Lügen haben lange Reiseplanungen
Heute habe ich mal wieder Lust auf Abteil. Am liebsten die mit der großen Beinfreiheit. Am Sonntag zum Ende des verlängerten Wochenendes ist einiges los.
Oh, ein komplett freies Abteil. Die Tür geht nicht auf. Verschlossen. Wäre ja auch zu schön gewesen. Im nächsten Abteil sitzen eine Frau und ein Mann mittleren Alters an den Fensterplätzen und eine junge Frau am Gang. Ich setze mich ihr gegenüber. Das Rollmaterial beim Alex ist jedes Mal aufs Neue eine Überraschung.
Diesen Wagen habe ich noch nie gesehen.
Das Paar unterhält sich leise, die Frau mir gegenüber hat Stöpseln in den Ohren und ich warte auf die Abfahrt. Alles deutet auf eine ganz normale Bahnfahrt hin.
Wenige Minuten vor Abfahrt taucht plötzlich eine ziemlich kleine und deutlich übergewichtige Frau auf. Sie hat einen leichten Sprachfehler. „Entfuldigen Sie, aber daf ist mein Platz!“, sagt sie ziemlich laut zur mittelalten Frau am Fensterplatz in Fahrtrichtung.
„Ja woher hätte ich das denn wissen sollen?“, meint sie enschuldigend.
„Ich hab doch extra meine Sachen dahingestellt“, erläutert die übergewichtige Frau ziemlich unfreundlich.
Die mittelalte Frau räumt schnellstens den Platz, setzt sich auf den Fensterplatz gegen die Fahrtrichtung, der Mann rückt in die Mitte neben mich auf.

● **Deine Aufgabe**
Gib den Text über die Bahnfahrt von „Wenige Minuten vor“ bis einschließlich „Frau ziemlich unfreundlich.“ noch einmal wieder und tausche dabei „Sachen“ gegen „Taschen“ aus.

● **Eingabedaten**
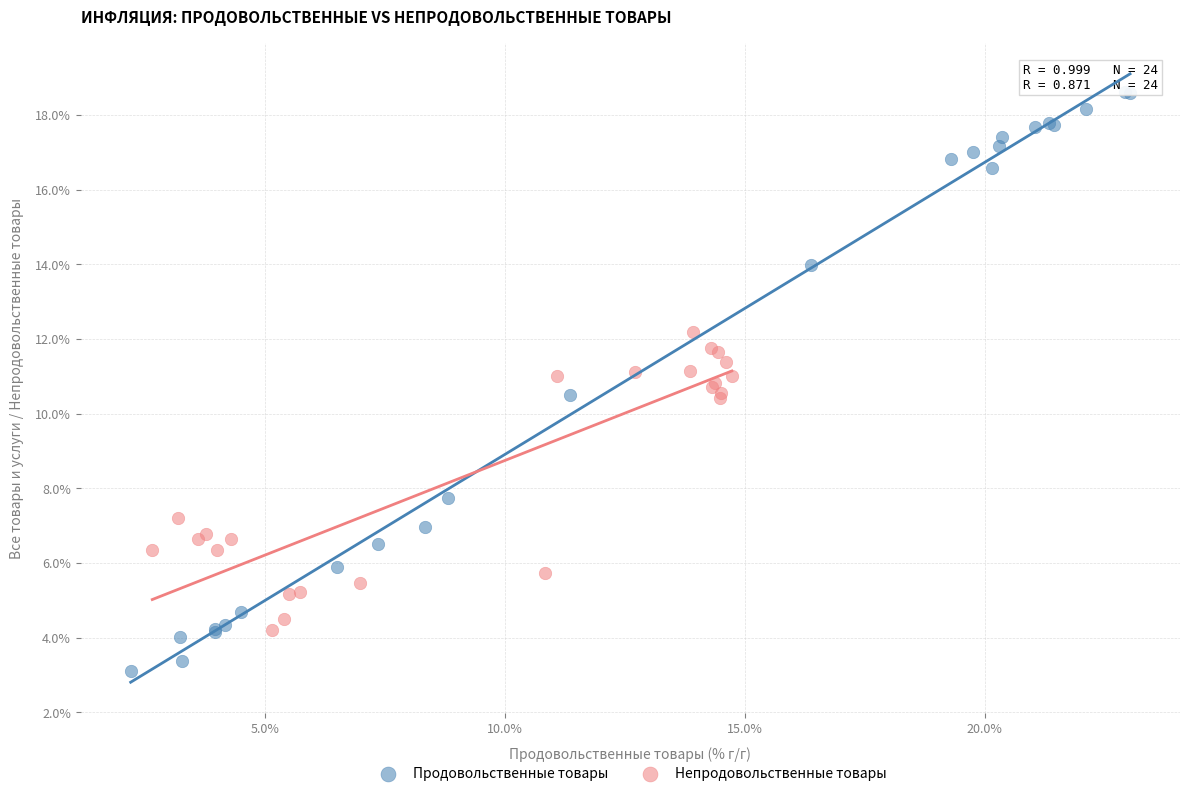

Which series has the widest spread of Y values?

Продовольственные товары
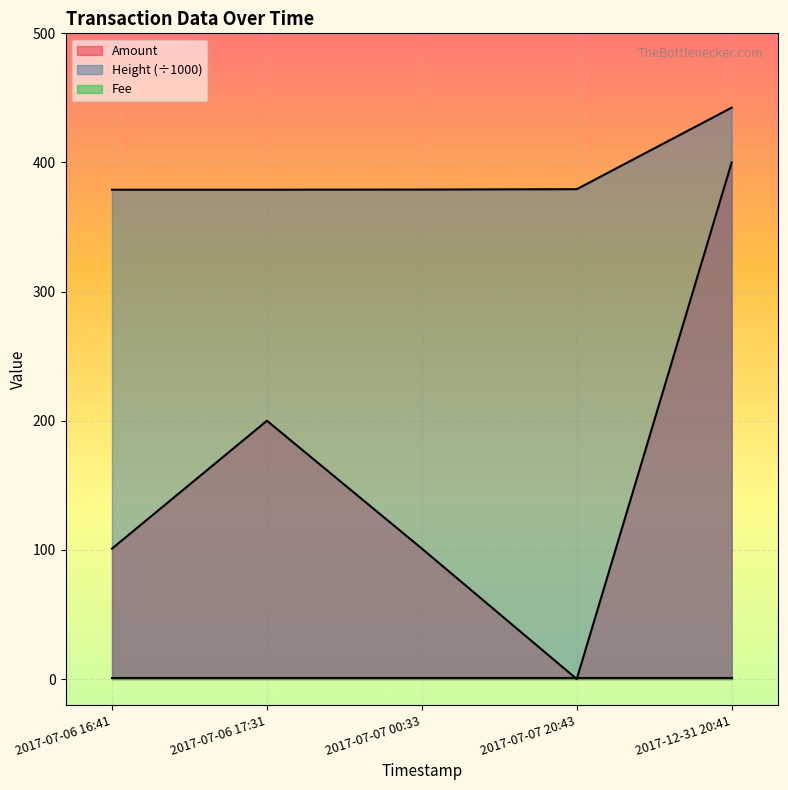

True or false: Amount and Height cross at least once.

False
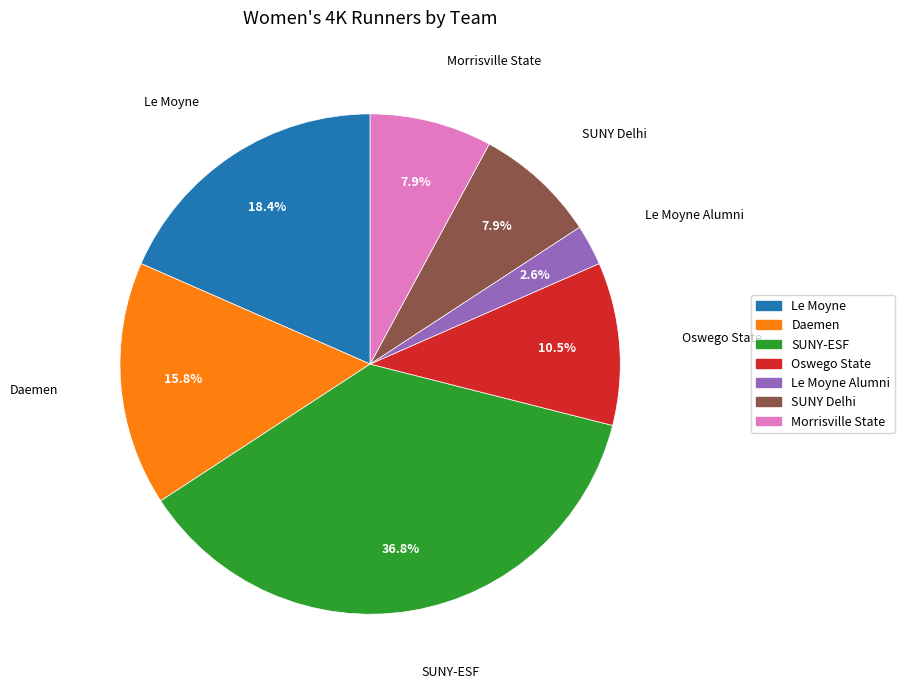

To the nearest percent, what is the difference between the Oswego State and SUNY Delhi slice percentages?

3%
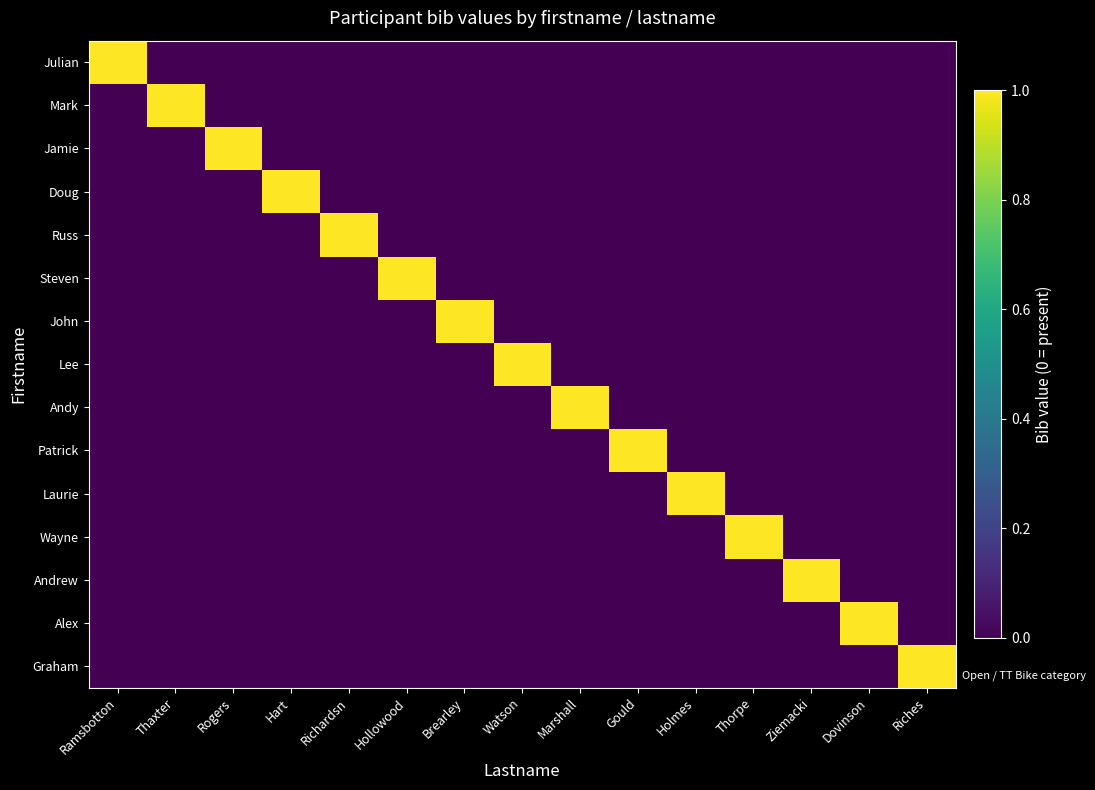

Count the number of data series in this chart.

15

--

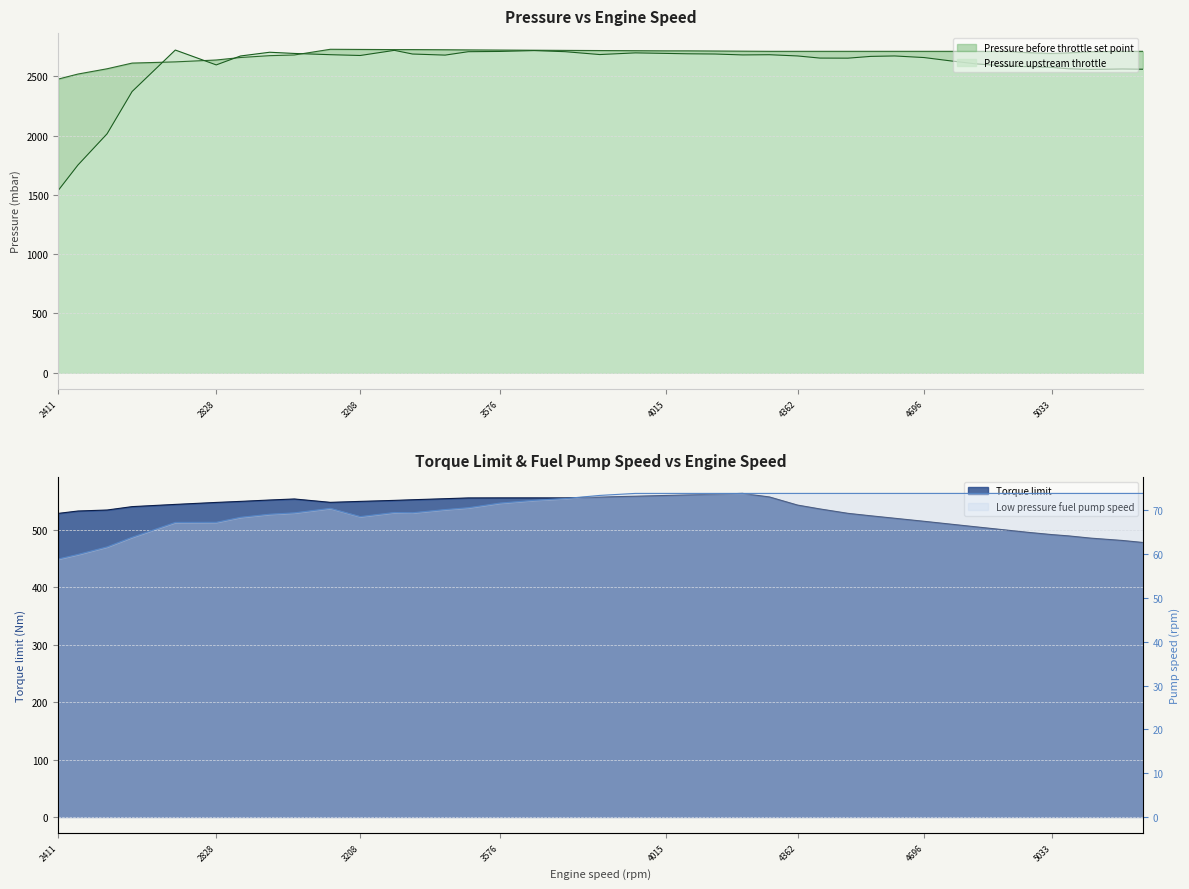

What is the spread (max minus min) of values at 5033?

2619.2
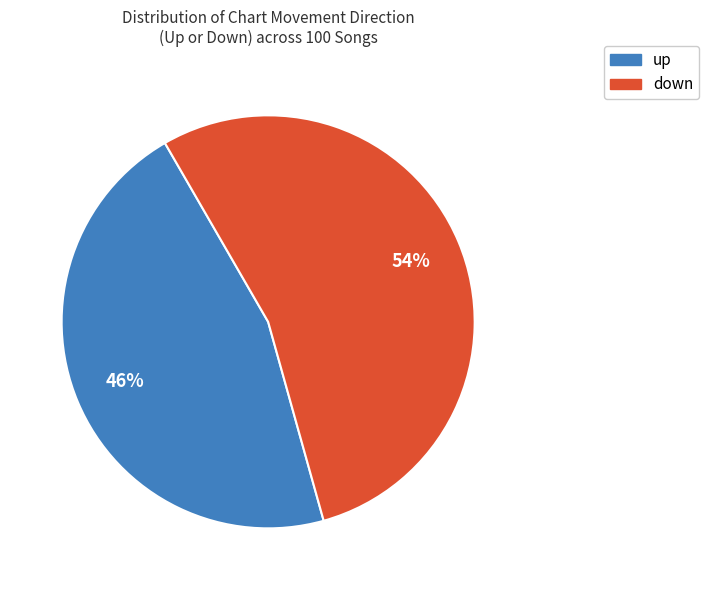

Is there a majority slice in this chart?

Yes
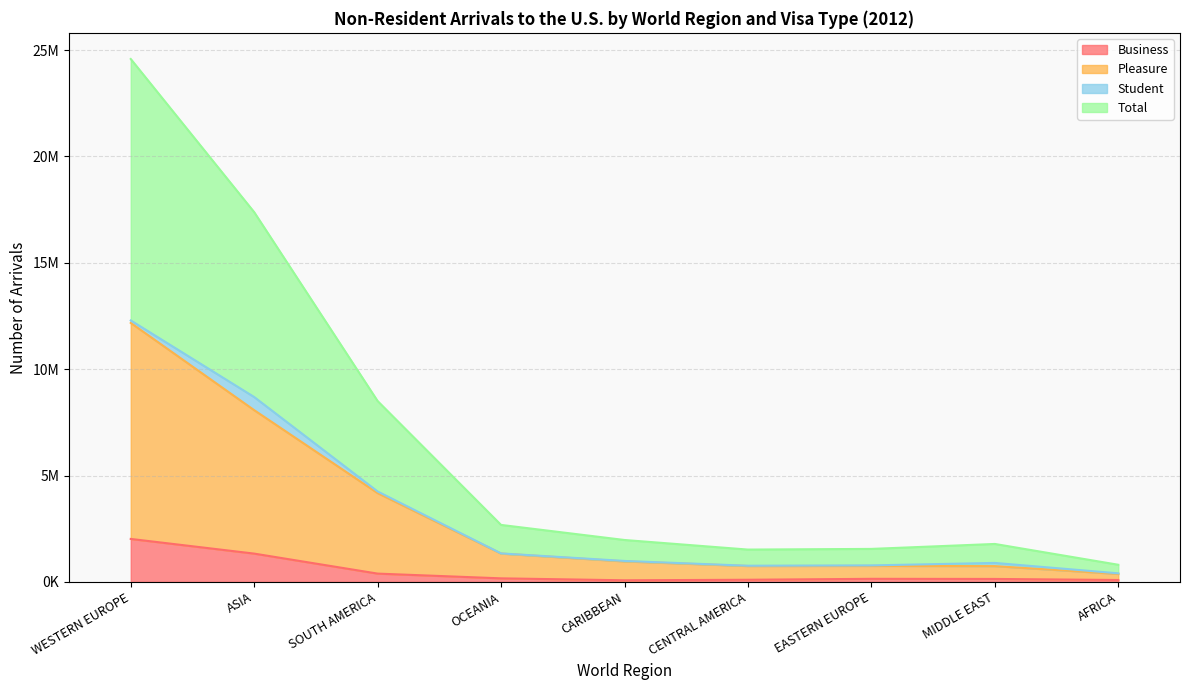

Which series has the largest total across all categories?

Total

==

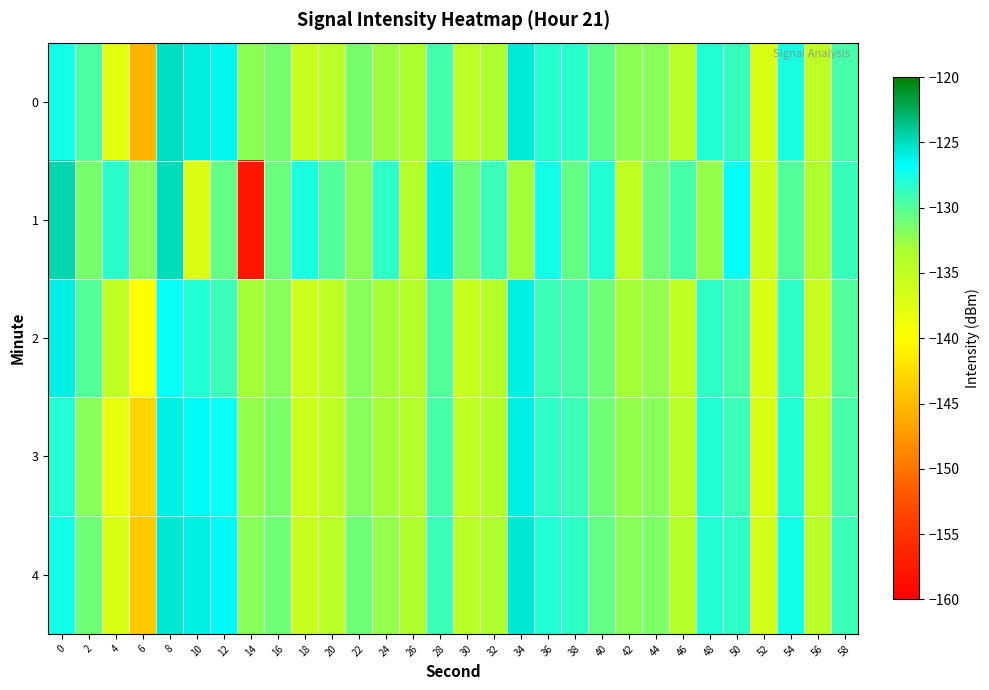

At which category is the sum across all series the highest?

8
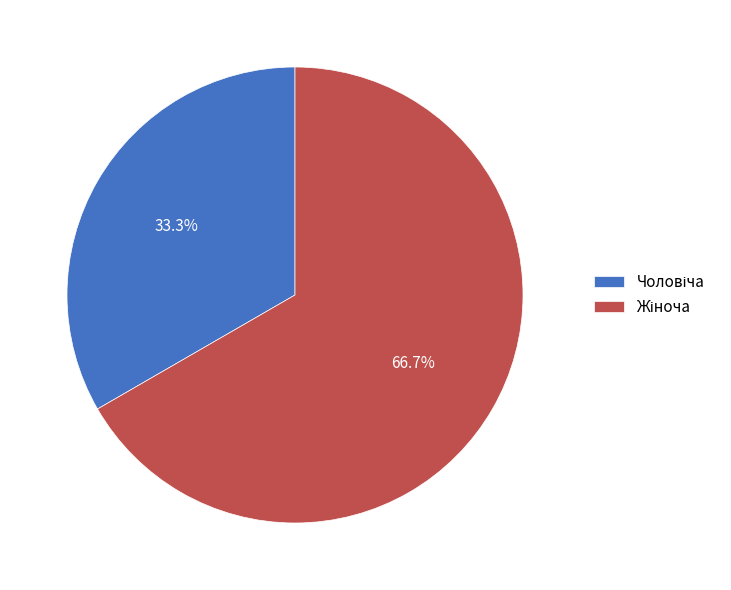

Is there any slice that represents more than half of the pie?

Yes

● **Lösung der Aufgabe**
Wenige Minuten vor Abfahrt taucht plötzlich eine ziemlich kleine und deutlich übergewichtige Frau auf. Sie hat einen leichten Sprachfehler. „Entfuldigen Sie, aber daf ist mein Platz!“, sagt sie ziemlich laut zur mittelalten Frau am Fensterplatz in Fahrtrichtung.
„Ja woher hätte ich das denn wissen sollen?“, meint sie enschuldigend.
„Ich hab doch extra meine Taschen dahingestellt“, erläutert die übergewichtige Frau ziemlich unfreundlich.